=== Given text ===

The installation is only as good as the weakest link. If the sub-soil is loose sand or top soil, when that 45 knot gust hits you may see your tent click its heels crying “Auntie Emma, Auntie Emma” as it sails off into the Land of Oz. So, what you anchor into or tie off to is quite important.
Asphalted or un-surfaced unconsolidated earth & compact clays
This represents perhaps 85% of the typical situation to date. The 22” x ¾” (560 x 18 mm) galvanized steel stake issued with the Marquee is usually adequate for these soils.
Sand
Sand is really variable. There are small to large augers available in hardware stores or hydro hardware suppliers that can do. However, limestone deposits can also be hidden under Florida soil. This means an anchor might go in 12" then encounter an obstacle. Someone knowledgeable should test the site soil conditions & report back so we can supply the most appropriate anchor or assortment of anchors. It may consist of a variety of duck-bills, augers, spikes, etc.
No staking allowed?
Ballast
The best arrangement for ballast anchoring in my opinion was client designed (see below). Please note the clever & almost invisible rubber under the foot. This rubber pad is there to resist sliding. The rubber pad increases friction & is glued/riveted to the metal ballast bar. Furthermore, the barrel holder has rubber attached to its bottom to resist its sliding or swivelling about under high wind. The web strap that retains the barrel would be more effective if attached to the same hook as the guy line, but in general, the arrangement is excellent.
Other useful information for the professional engineer:
1. Water as ballast....See attachment. Water is about 10 lb/gallon. A 45 Imp Gallon drum can contain 450 lb water. You need to develop pretension of 200 lbf per guy & resist a total force each guy of so many lbf tension (see table attached). Technically, weight required to anchor safely depends upon friction which depends upon what the barrels are made of & what the surface is made of that the barrels sit upon. As well, the installer must be mindful that whatever he ties the guy line to might tip over, spoiling his erstwhile cunning plan. Furthermore, water evaporates or may be sucked up by thirsty horses at a polo match. Surfaces change with temperature, ie ice forms changing friction
coefficients from 10 to .1, etc.

=== Data ===

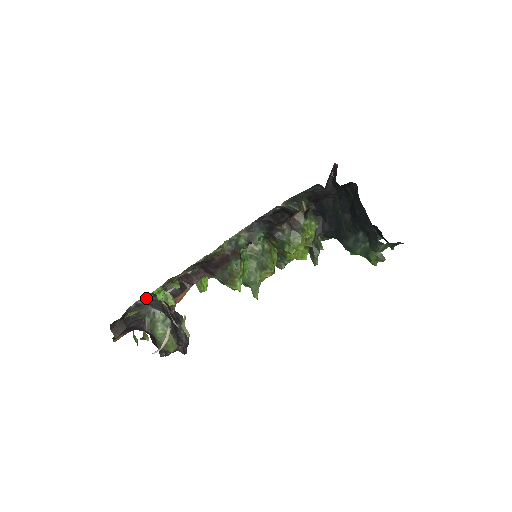
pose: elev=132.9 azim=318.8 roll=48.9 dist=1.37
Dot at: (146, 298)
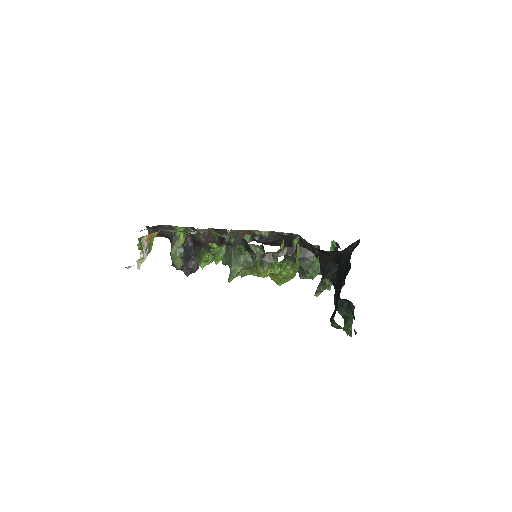
Dot at: occluded
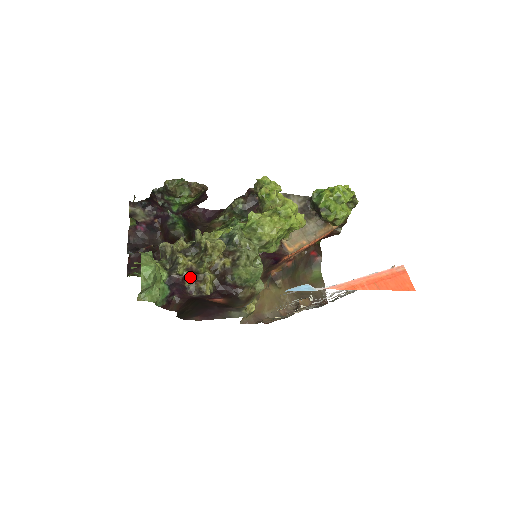
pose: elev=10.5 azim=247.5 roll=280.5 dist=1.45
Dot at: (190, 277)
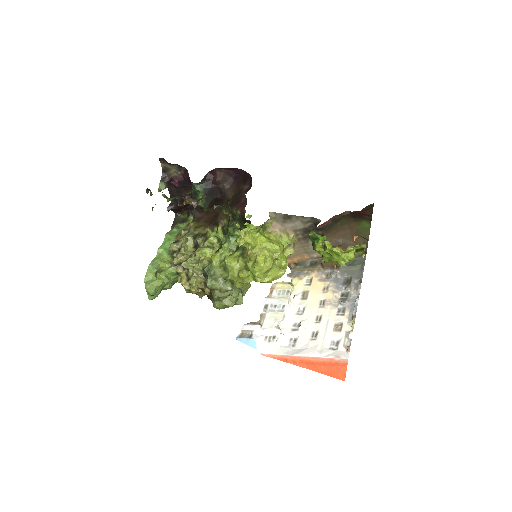
Dot at: occluded
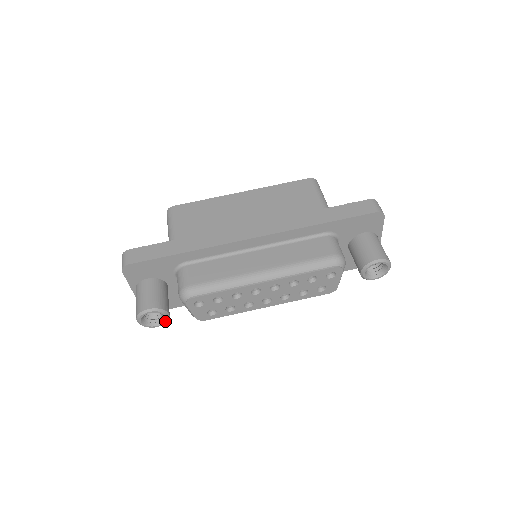
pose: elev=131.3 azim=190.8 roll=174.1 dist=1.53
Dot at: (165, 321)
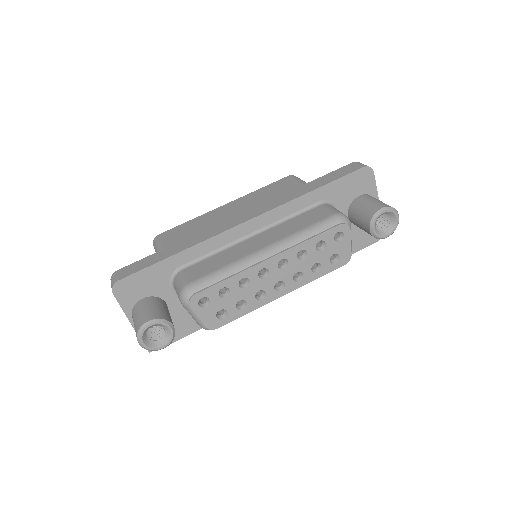
Dot at: (171, 337)
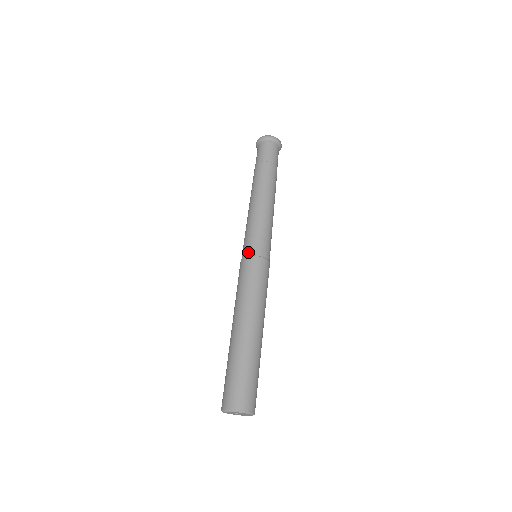
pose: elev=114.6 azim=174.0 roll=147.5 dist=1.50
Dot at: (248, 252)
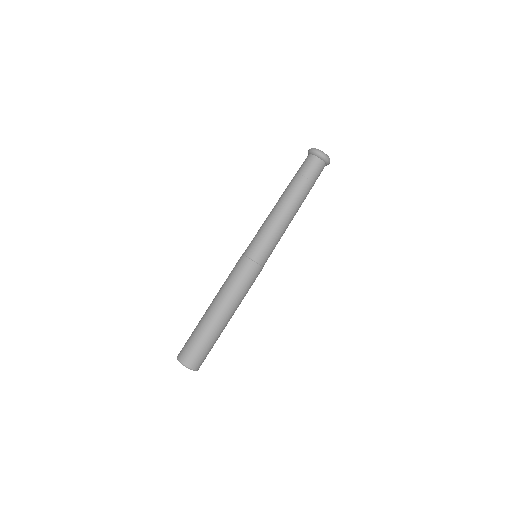
Dot at: (248, 253)
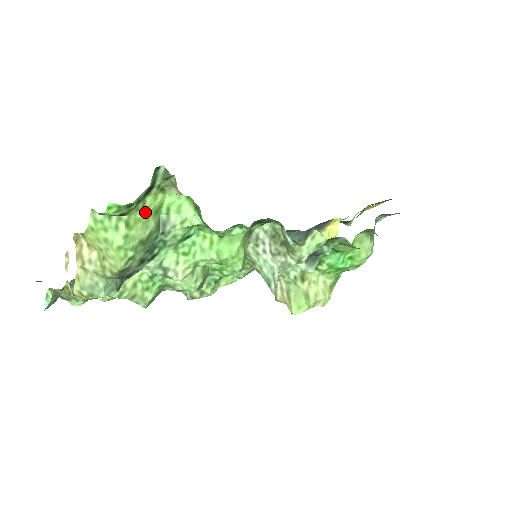
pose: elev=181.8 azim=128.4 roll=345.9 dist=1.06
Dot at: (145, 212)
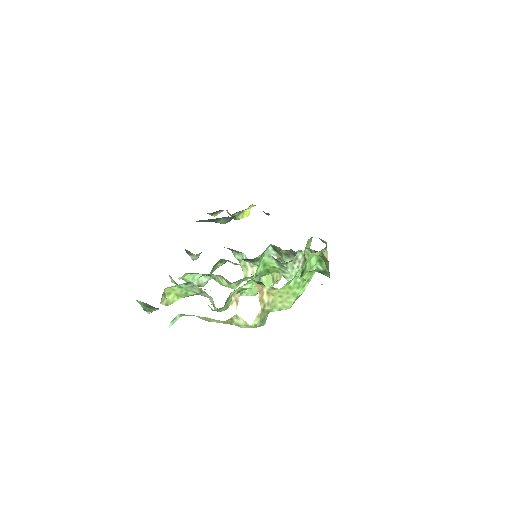
Dot at: occluded
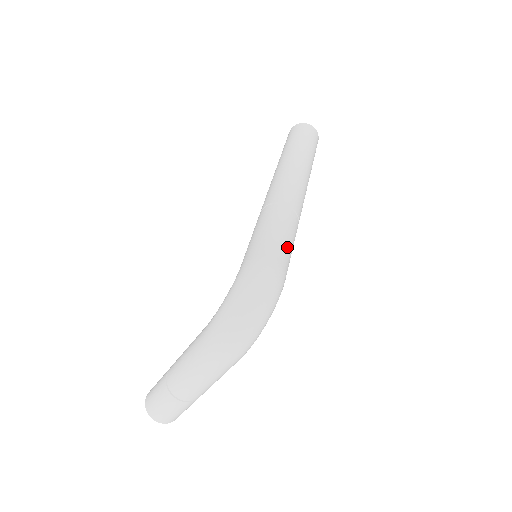
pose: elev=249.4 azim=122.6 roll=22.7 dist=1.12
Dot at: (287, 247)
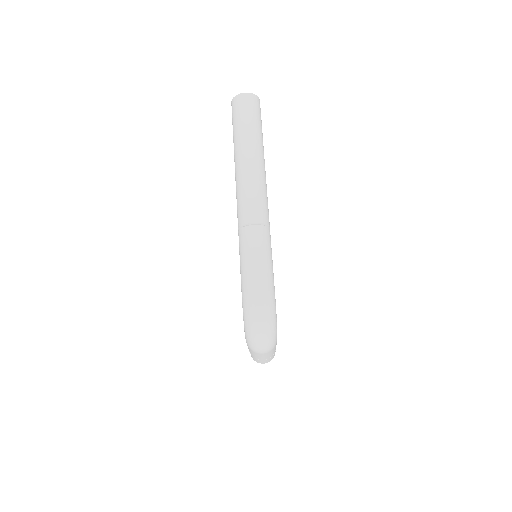
Dot at: (263, 266)
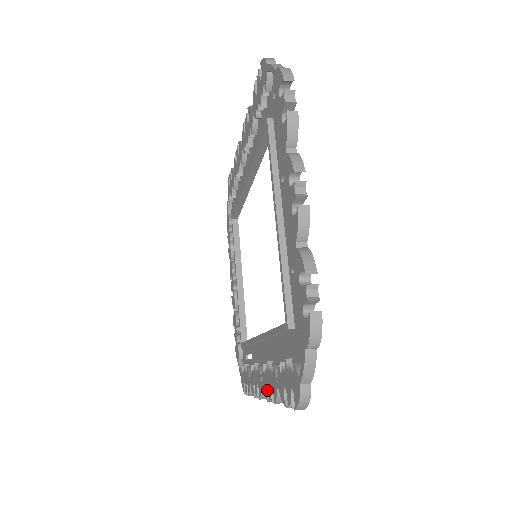
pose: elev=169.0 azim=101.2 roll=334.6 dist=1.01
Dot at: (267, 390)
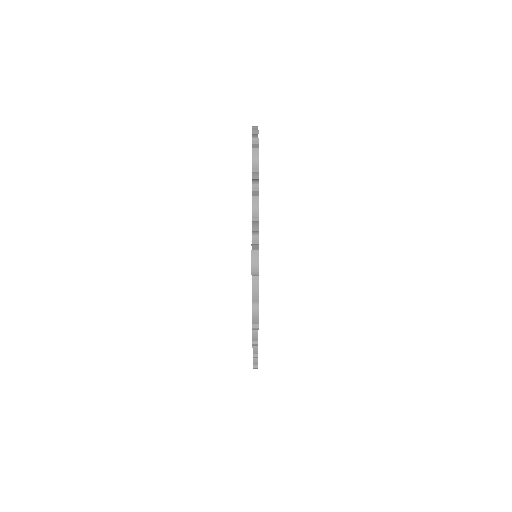
Dot at: occluded
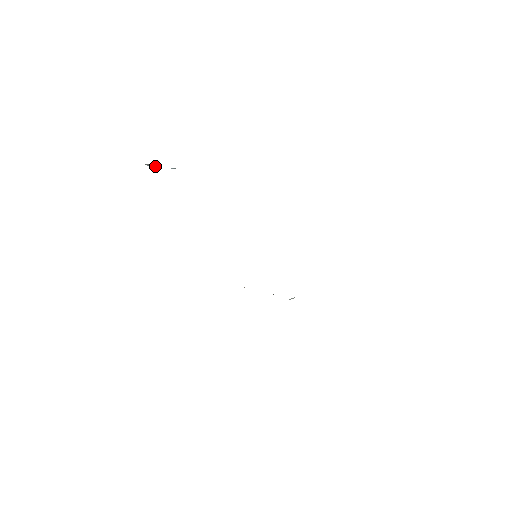
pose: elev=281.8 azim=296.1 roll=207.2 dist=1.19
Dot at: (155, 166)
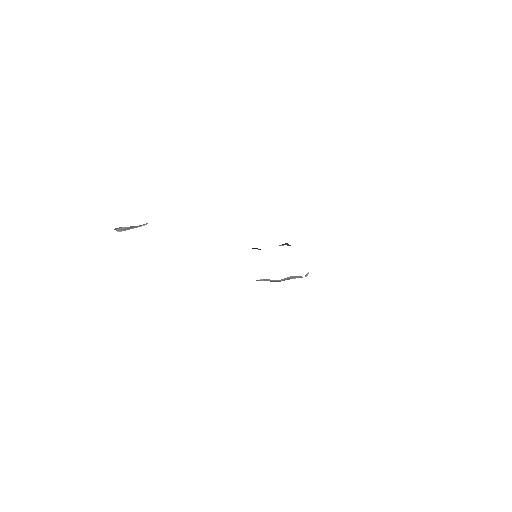
Dot at: (127, 227)
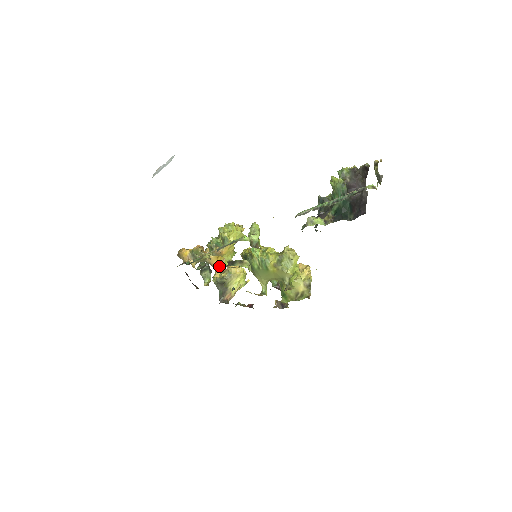
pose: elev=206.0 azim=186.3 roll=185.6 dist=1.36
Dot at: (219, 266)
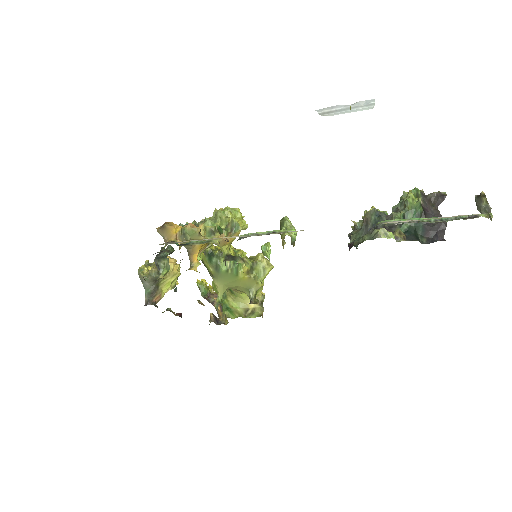
Dot at: occluded
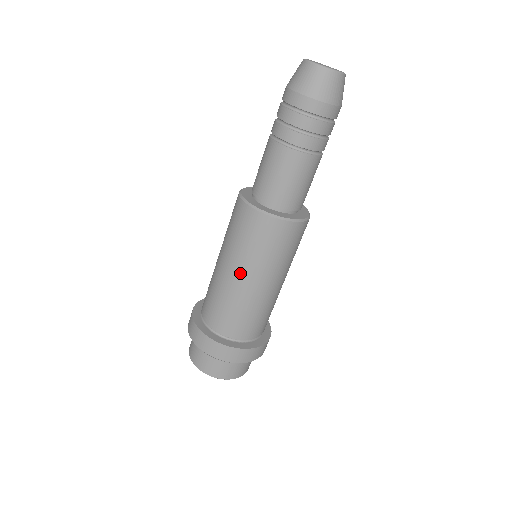
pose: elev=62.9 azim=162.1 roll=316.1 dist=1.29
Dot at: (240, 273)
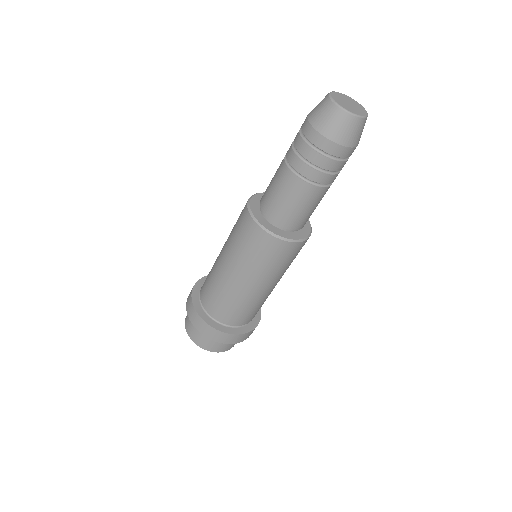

===

→ **Given instruction A**
From the tent-anchoring text, list every kind of anchor it names as a possible choice for sand.
→ **Given instruction B**
Write a continuation of the tent-anchoring text that picks up right after its final sentence.
The rows play no part in any of this work.

→ **Written reply A**
duck-bills
augers
spikes

→ **Written reply B**
Beware of walking feet. If the tent feet are allowed to move, the legs go out of vertical & may destroy the water shedding slopes critical to a good stable installation. In such cases, water pools weighing hundreds of pounds might form, causing the eventual collapse (usually not catastrophic, but nonetheless, damaging & disturbing) of the party tent & the party. In short, as popular as water barrels & other ballasting is amongst tent people, it really is an unreliable, tricky method & in windy regions should be practiced only by those who have a good understanding of the physical world & the mechanics that keep it together. The pictured arrangement makes ballasting easy & we recommend it.
2. MQ10 = 10 ft x 10 ft square plan view tent, 100 sq ft
MQ5M = 5 m x 5 m = 16.4' x 16.4' square plan view tent, area 269 sq ft or 25 m2.
Hex10M = MQ10MHex = Hexagonal plan view tent 10 meters across corner to diagonally opposing corner, area 700 sq ft.
Analysis of the MQ 10m Hex tent with walls, 2 sides open emulates a worst case scenario. Maximum shear force*** = 825lbs. Maximum down-force at a leg = 1089lb; Minimum down-force at a leg = 213 lbs. The tent did not incur a lifting force under any of the conditions tested by our analysis.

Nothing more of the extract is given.